La présente section s’est appuyée sur les entretiens menés auprès des familles pour analyser la manière dont celles-ci décrivent les inégalités liées aux technologies numériques ainsi que la façon dont ces inégalités se manifestent, dans ces familles, aux trois niveaux de la fracture numérique (van Dijk, 2013). Les résultats confirment le constat de l’YSL (cf. section 5.3) relatif à l’inégalité d’accès des jeunes aux appareils numériques et aux inégalités qui en découlent en matière de compétences numériques. Les médias numériques ont en outre tendance à renforcer les inégalités sociales existantes entre les familles : selon l’étude, les jeunes issus de familles aux ressources financières, culturelles et sociales plus élevées possèdent plus souvent des compétences numériques plus développées. Ce processus de cumul des désavantages se produit lorsque des inégalités structurelles s’accompagnent d’inégalités subjectives, par exemple dans la manière dont les familles gèrent les défis numériques au quotidien (Paus-Hasebrink et al., 2019). La fracture numérique s’accentue alors, les faibles ressources matérielles s’accompagnant de compétences parentales plus limitées, de styles d’éducation plus restrictifs et d’un environnement d’apprentissage moins favorable.

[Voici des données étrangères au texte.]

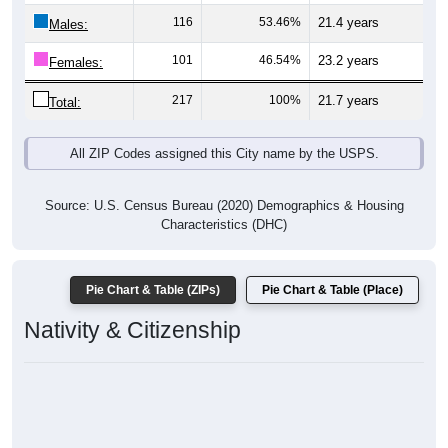
116
53.46%
21.4 years
Males:
101
46.54%
23.2 years
Females:
217
100%
21.7 years
Total:
All ZIP Codes assigned this City name by the USPS.
Source: U.S. Census Bureau (2020) Demographics & Housing
Characteristics (DHC)
Pie Chart & Table (ZIPs)
Pie Chart & Table (Place)
Nativity & Citizenship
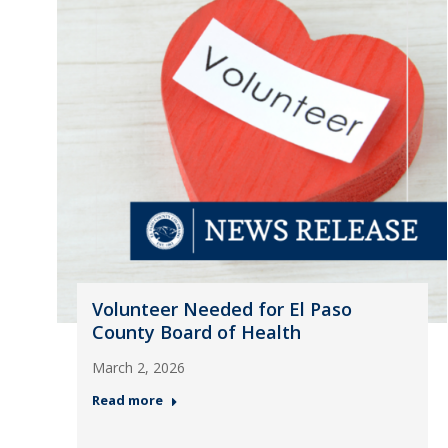
Volunteer Needed for El Paso
County Board of Health
March 2, 2026
Read more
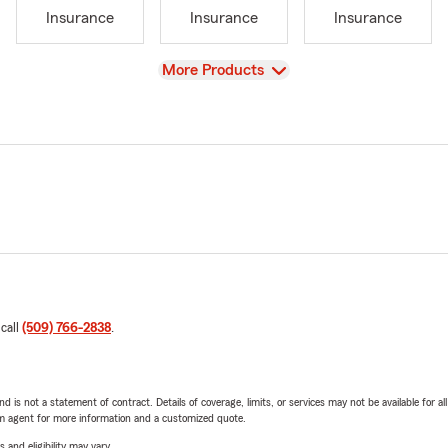
Insurance
Insurance
Insurance
View
More Products
 call
(509) 766-2838
.
nd is not a statement of contract. Details of coverage, limits, or services may not be available for a
arm agent for more information and a customized quote.
 and eligibility may vary.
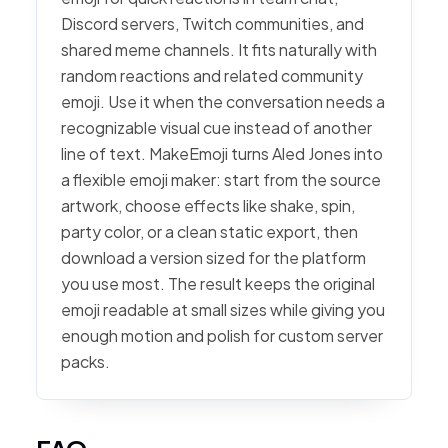
Discord servers, Twitch communities, and
shared meme channels. It fits naturally with
random reactions and related community
emoji. Use it when the conversation needs a
recognizable visual cue instead of another
line of text. MakeEmoji turns Aled Jones into
a flexible emoji maker: start from the source
artwork, choose effects like shake, spin,
party color, or a clean static export, then
download a version sized for the platform
you use most. The result keeps the original
emoji readable at small sizes while giving you
enough motion and polish for custom server
packs.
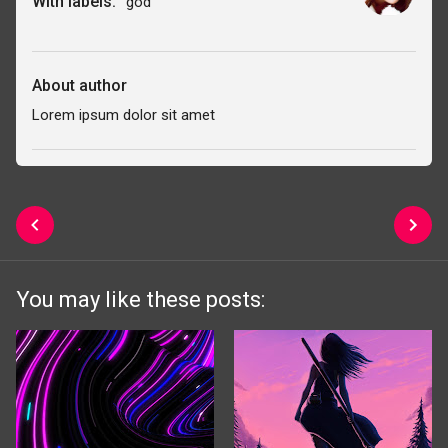
With labels:
god
About author
Lorem ipsum dolor sit amet
You may like these posts:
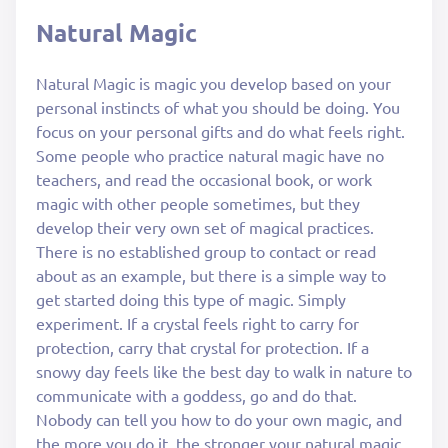
Natural Magic
Natural Magic is magic you develop based on your
personal instincts of what you should be doing. You
focus on your personal gifts and do what feels right.
Some people who practice natural magic have no
teachers, and read the occasional book, or work
magic with other people sometimes, but they
develop their very own set of magical practices.
There is no established group to contact or read
about as an example, but there is a simple way to
get started doing this type of magic. Simply
experiment. If a crystal feels right to carry for
protection, carry that crystal for protection. If a
snowy day feels like the best day to walk in nature to
communicate with a goddess, go and do that.
Nobody can tell you how to do your own magic, and
the more you do it, the stronger your natural magic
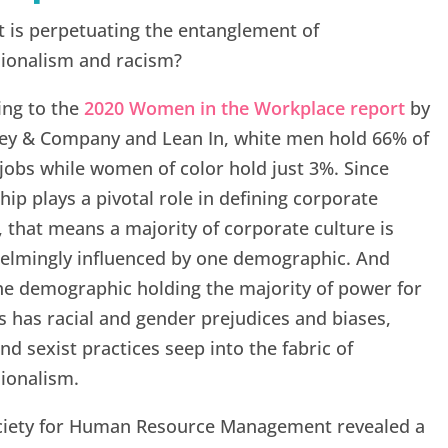
 is perpetuating the entanglement of
sionalism and racism?
ing to the
2020 Women in the Workplace report
by
ey & Company and Lean In, white men hold 66% of
 jobs while women of color hold just 3%. Since
hip plays a pivotal role in defining corporate
, that means a majority of corporate culture is
elmingly influenced by one demographic. And
he demographic holding the majority of power for
 has racial and gender prejudices and biases,
and sexist practices seep into the fabric of
ionalism.
ciety for Human Resource Management revealed a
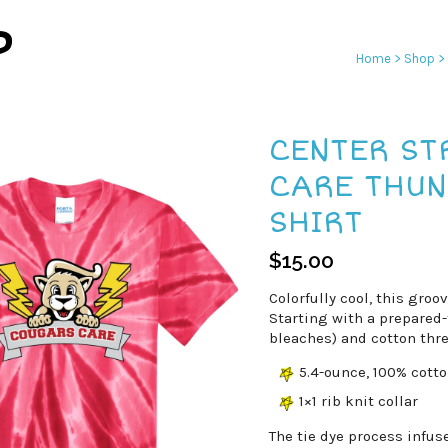
P
Home
>
Shop
>
CENTER ST
CARE THUN
SHIRT
$
15.00
Colorfully cool, this groo
Starting with a prepared-
bleaches) and cotton thre
5.4-ounce, 100% cott
1×1 rib knit collar
The tie dye process infus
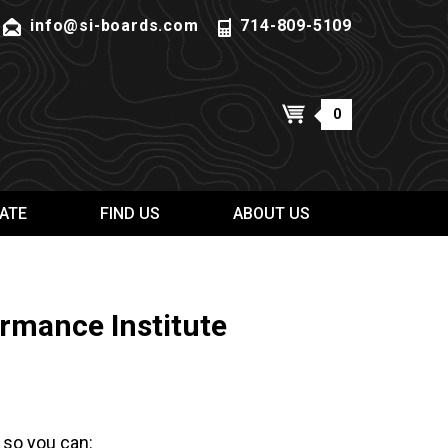
info@si-boards.com
714-809-5109
0
ATE
FIND US
ABOUT US
rmance Institute
 so you can:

Les compétences numériques des parents sont un facteur majeur de cette accentuation des inégalités. D’une part, ceux qui disposent de compétences numériques élevées ont la possibilité de soutenir activement l’apprentissage numérique de leurs enfants, notamment en leur donnant accès à des appareils numériques et en accompagnant l’utilisation de ces derniers. Les compétences numériques des parents sont, d’autre part, déterminantes dans la manière dont ceux-ci perçoivent les opportunités que peuvent offrir les médias numériques dans le cadre de l’éducation de leurs enfants. Ceux dont les compétences numériques sont plus réduites tendent à se focaliser davantage sur les risques liés aux médias numériques et à adopter une approche restrictive en matière d’éducation aux médias. Ces restrictions ont alors un impact négatif sur le développement des compétences numériques chez les jeunes.
L’analyse de l’Étude qualitative sur les jeunes et leurs parents paraît dans son ensemble confirmer les résultats d’autres études selon lesquelles l’éducation numérique est favorisée par un environnement familial reposant sur un style d’éducation parental positif. Ce style d’éducation se traduit principalement par une bonne relation avec les jeunes, où la confiance et l’amour sont essentiels, mais qui implique également des exigences et des limites. Lorsque l’autonomie, en particulier celle des jeunes plus âgés, est favorisée, ceux-ci peuvent davantage expérimenter dans le domaine du numérique et développer des connaissances techniques plus poussées. Cependant, le style d’éducation démocratique et bienveillant n’est pas répandu de façon homogène et dépend du niveau d’éducation, des ressources et du temps disponible des parents.
Les inégalités numériques liées aux ressources familiales peuvent être en partie compensées de différentes façons : au cours des entretiens avec les familles, les jeunes en question ont indiqué qu’ils avaient pu acquérir certaines compétences numériques clés grâce à des offres scolaires, à leurs frères et sœurs aînés qui leur ont transmis leurs connaissances ou à des réseaux d’apprentissage entre pairs. Les offres scolaires jouent un rôle essentiel pour permettre aux jeunes issus de milieux familiaux moins favorables d’accéder à des appareils numériques et d’acquérir certaines compétences numériques (telles que l’utilisation des programmes de bureautique).